Grub crawl


Crawling through Toronto restaurants will generally get you kicked out of the place. Except when you’re on a Dishcrawl, a new kind of group culinary tour starting in Toronto this October.

Originating in San Francisco earlier this year, Dishcrawl is organized from the ground up. It’s spouted up in four different cities around the Bay area, and then moved to New York, Atlanta, Seattle, Ottawa and Montreal and now in Toronto.

Gretchen Wilson, Toronto Ambassador for Dishcrawl, tells NOW about her plans for the city, the first event on October 5th, and building a food-oriented community in town.

What inspired you to bring Dishcrawl to Toronto?

I think it needs it. The fact that it was doing so well in Ottawa, and Montreal as well. I was just like, this should be in Toronto! Toronto’s a great city and we have so much to offer food-wise. There’s so many different cultures and different districts throughout. So we thought we’d bring it here, and we’re already sold out. We sold out in three days!

How does that compare to other cities?

The last one in Ottawa sold-out in half an hour, and the other ones, usually about two-three weeks. So, fairly fast.

What city has Dishcrawl been most popular?

Oddly enough, Ottawa! I don’t know why to be honest. It just struck a chord there. It’s been extremely successful there to the point where they’re sold-out every month.

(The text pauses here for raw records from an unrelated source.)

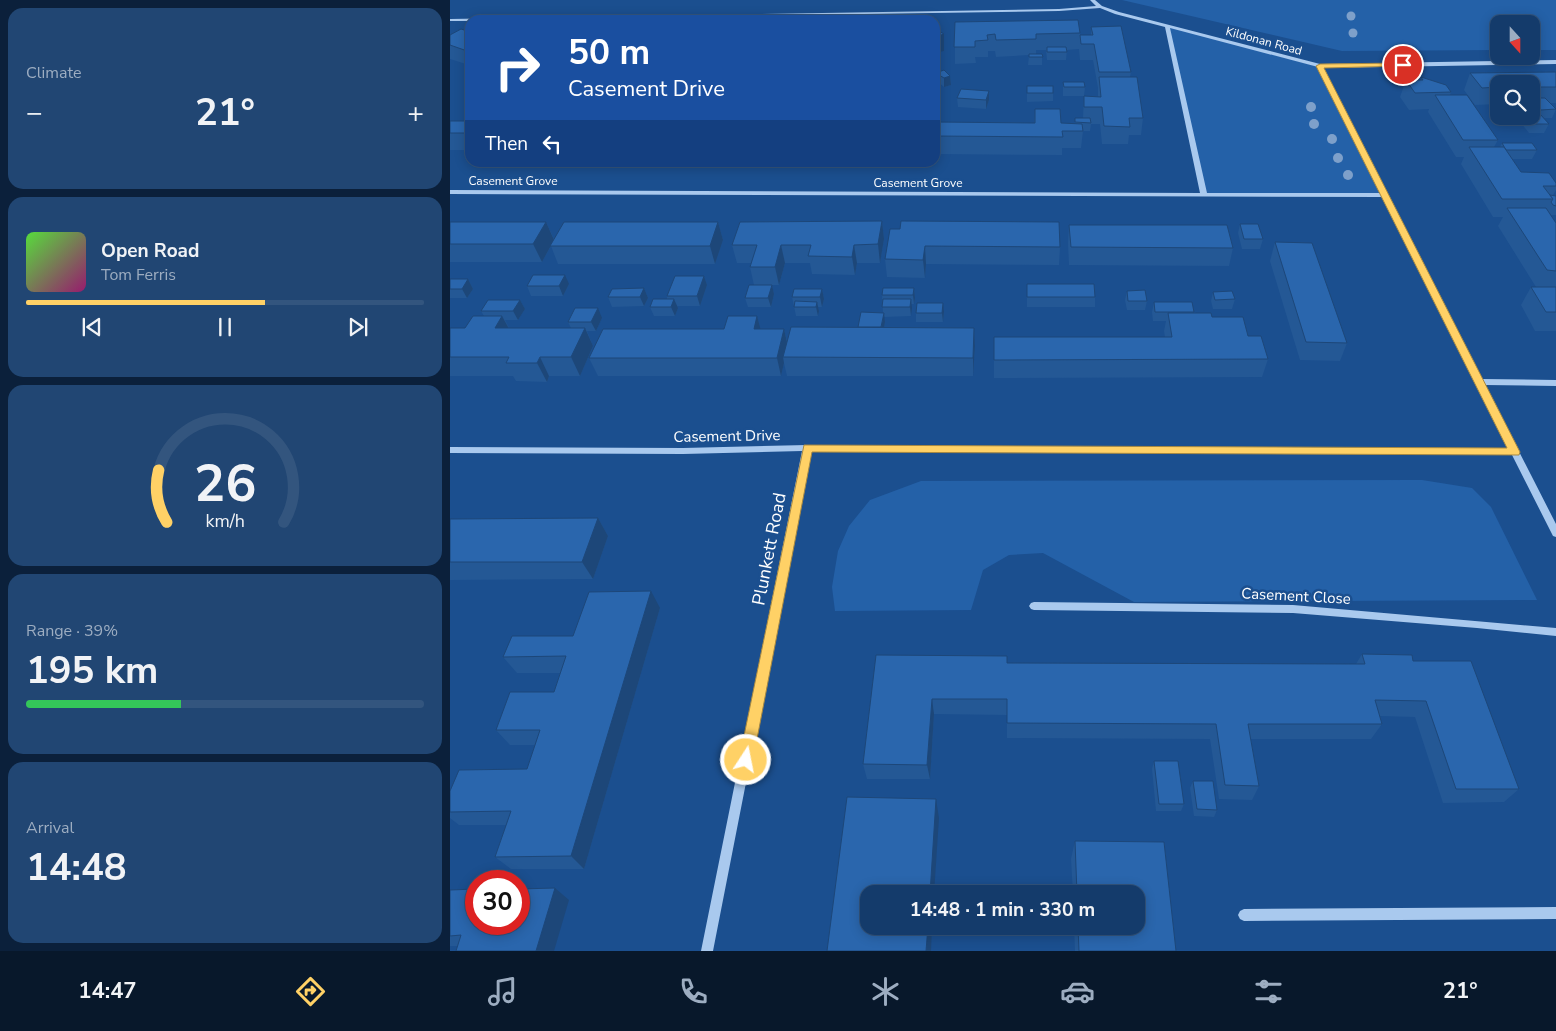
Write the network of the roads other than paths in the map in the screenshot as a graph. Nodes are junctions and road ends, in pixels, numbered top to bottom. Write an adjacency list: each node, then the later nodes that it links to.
1 (1092, 0): 2 (street, Kildonan Road)
2 (1100, 7): 3 (street); 6 (street, Kildonan Road)
3 (754, 15)
4 (450, 20): 5 (street)
5 (465, 20)
6 (1167, 25): 8 (street, Kildonan Road); 10 (street)
7 (1556, 62): 8 (street, Kildonan Road)
8 (1320, 66): 11 (street)
9 (450, 192): 10 (street, Casement Grove)
10 (1204, 195): 11 (street, Casement Grove)
11 (1385, 195): 12 (street)
12 (1479, 382): 13 (street); 16 (street)
13 (1556, 383)
14 (808, 448): 15 (street, Casement Drive); 16 (street, Casement Drive); 22 (street, Plunkett Road)
15 (450, 450)
16 (1515, 452): 17 (street)
17 (1556, 533)
18 (1034, 606): 19 (street, Casement Close)
19 (1556, 632)
20 (1556, 913): 21 (street)
21 (1244, 915)
22 (707, 951)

How did you get involved with Dishcrawl?

Founder Tracy Lee is very serendipitous. I just emailed her and said you know what? That’s a great idea. I’m an event planner here in Toronto and I’d love to bring it here.

What can participants expect from an evening?

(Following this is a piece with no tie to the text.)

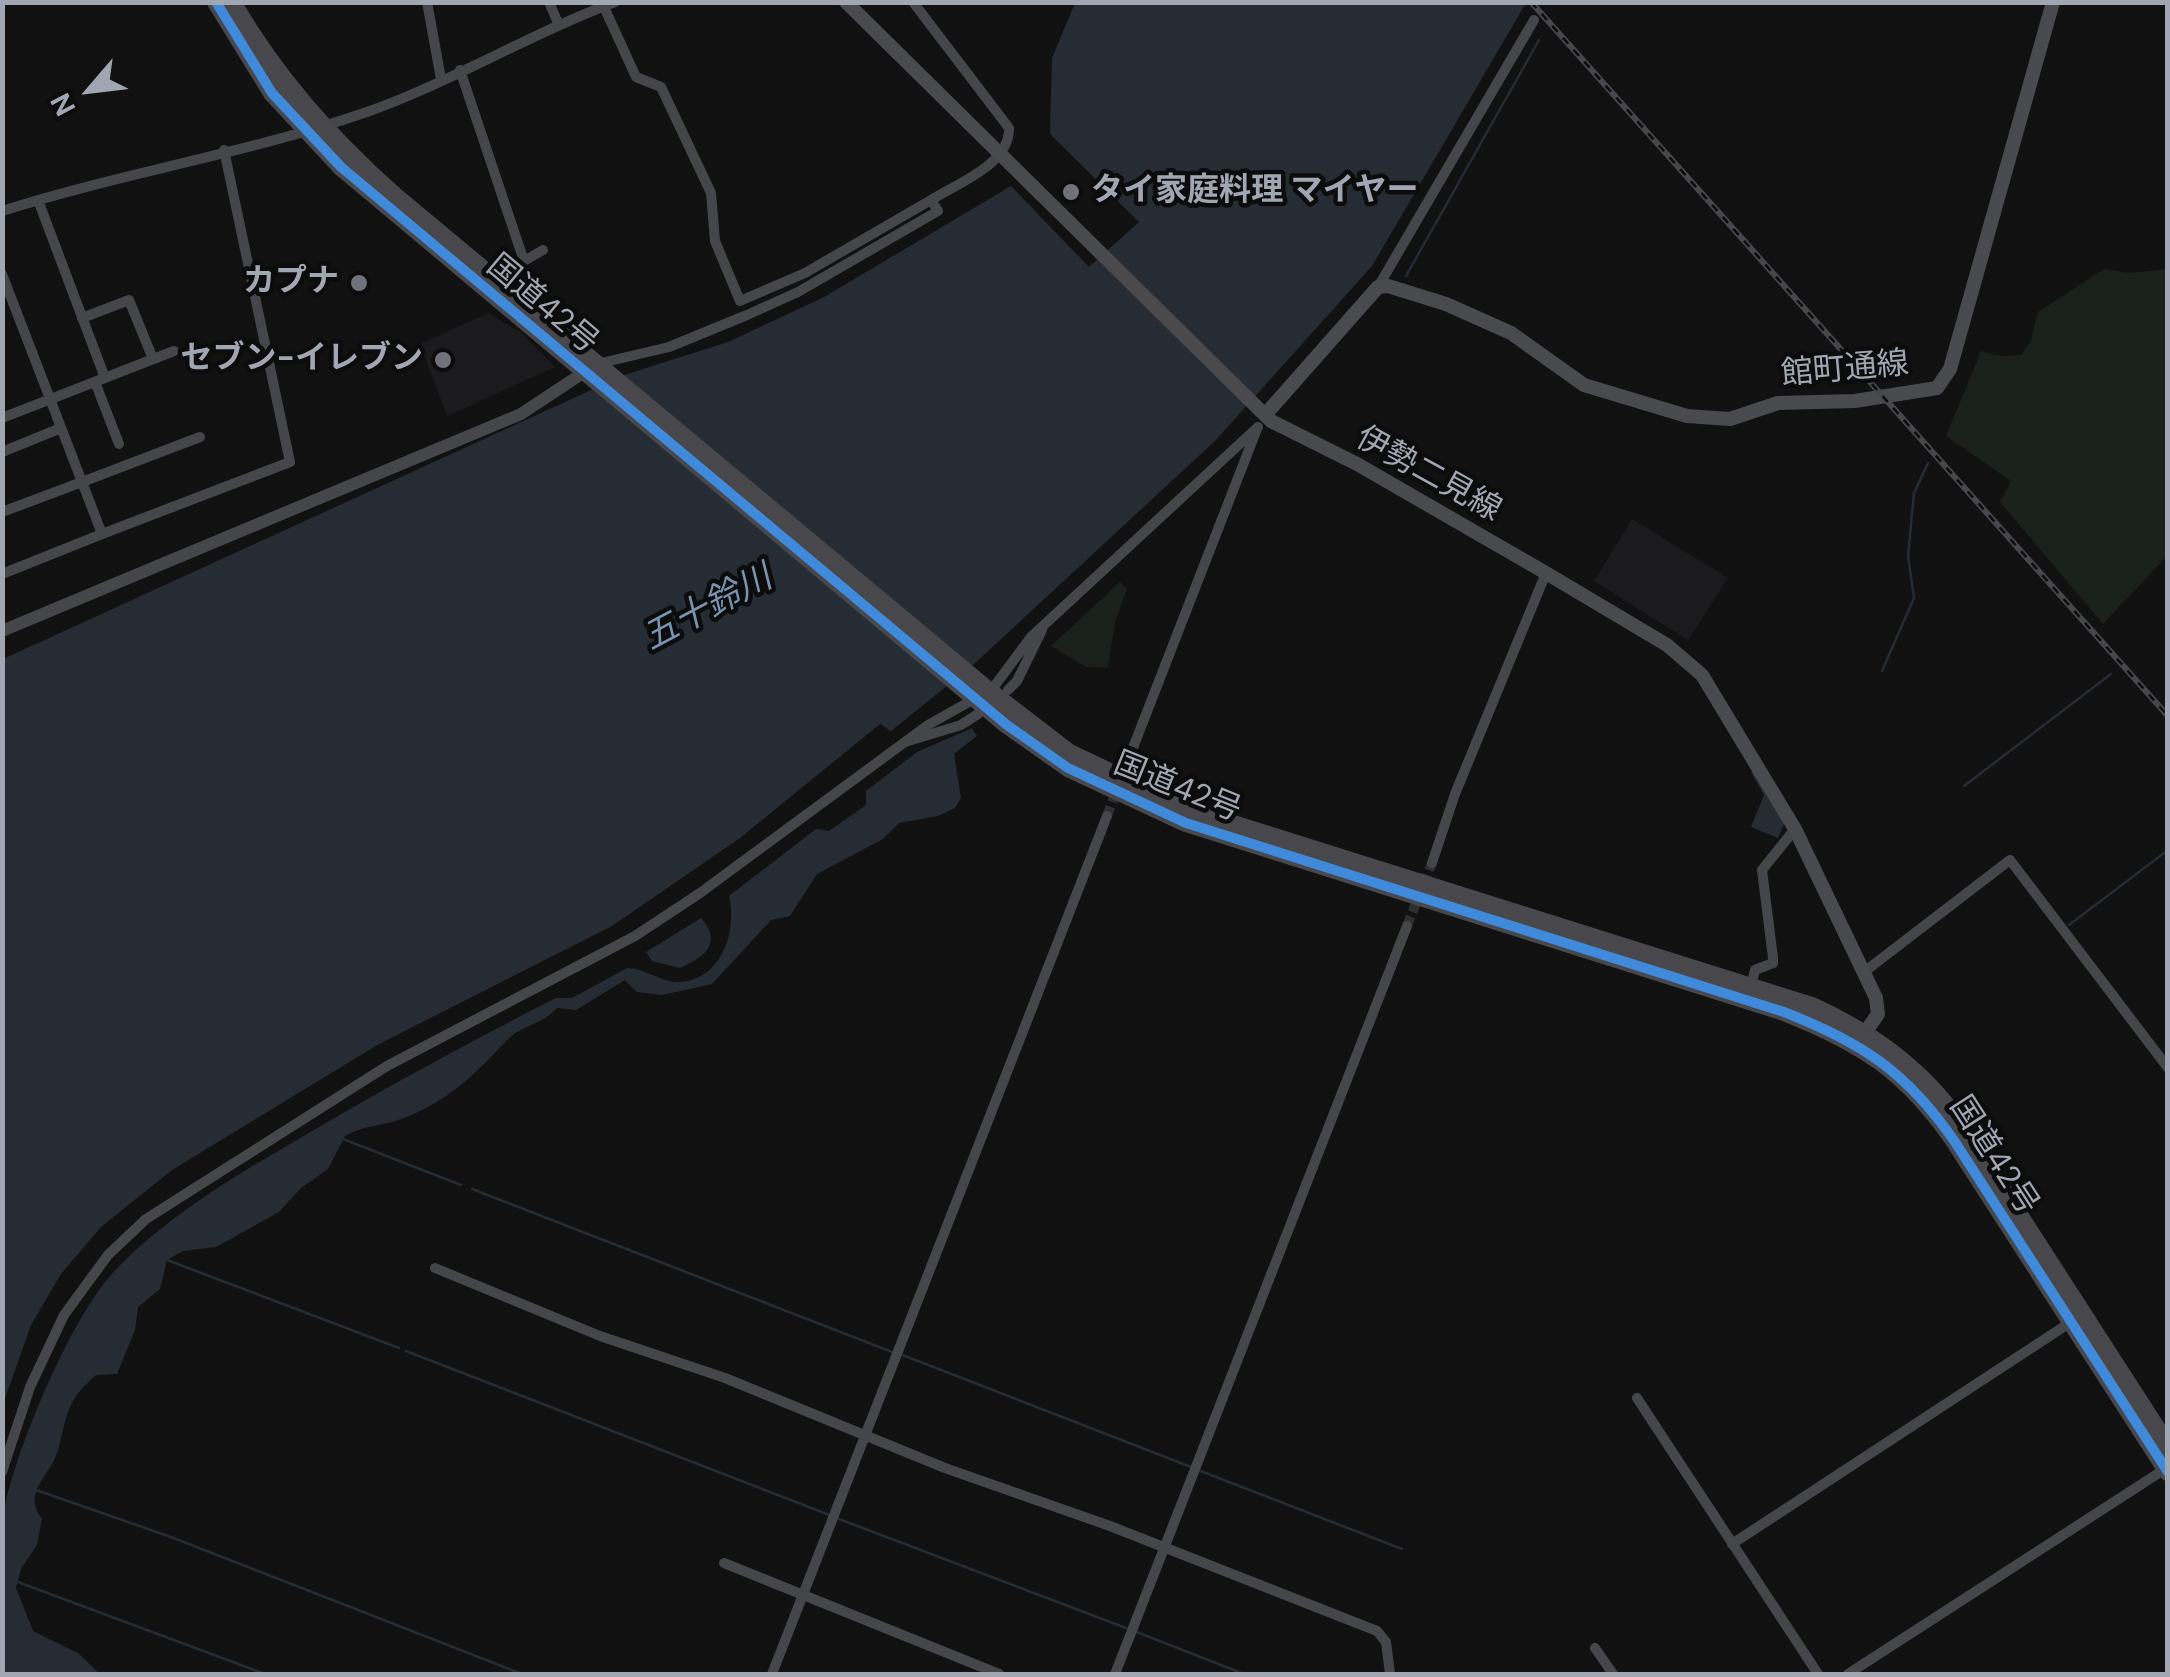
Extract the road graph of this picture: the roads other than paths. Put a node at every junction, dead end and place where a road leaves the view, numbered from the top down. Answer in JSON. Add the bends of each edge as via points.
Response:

Well we do different ones, but the average one is usually about 50 people.

We split the group into two and we go to four different restaurants. So its sort of staggered.

Where we’re going to go is a secret. I’ll usually send an email two days before to the group who has purchased the tickets and let them know the address of the first restaurant and we all meet there and talk about what the night is going to be like, without giving away any details about what restaurants we’re going to go to.

Then we start at the restaurant and they get to meet the chef and the chef presents a dish. We get a small three-ounce portion at each restaurant and then we all walk to the next restaurant.

We want to get that local feel, where we get to meet everyone and actually get to meet the owners of the restaurants.

Why are the locations secret?

It’s just a little bit more fun.

There’s a social media/online community aspect to your website. Where do you hope to go with that?

That’s sort of where we’re headed, we really want to make it community-based. So we try to make it a little bit more focused on some of the different areas. So Toronto won’t be just Toronto, it’ll be community-based. So we can develop a community around those restaurants in the specific areas.

How receptive are restaurant owners to the idea?

Getting the city warmed-up to it is not a huge challenge at first, but they’re a bit skeptical. But once we get it going a little bit, restaurants are calling us from other cities. It’s already creating a bit of a buzz, so it’s free advertising for them too.

How does dishcrawl generate its money?

Just from the participants. So we don’t actually get a huge portion. We do pay the restaurants, they do get a portion. That’s actually kind of the fun part. We’ve had restaurants come back to us and ask if they need to give us free food for this, but we say, no, we actually pay you! So we do make some proceeds, but we try to make sure that we take care of the restaurants as well.

What are some of your plans for future events?

They’re still in the works, but I think for Toronto we’re going to stick to districts just for the first bit and then I’m going to be looking for feedback from customers about what they want. We’d love to do an all-meat one!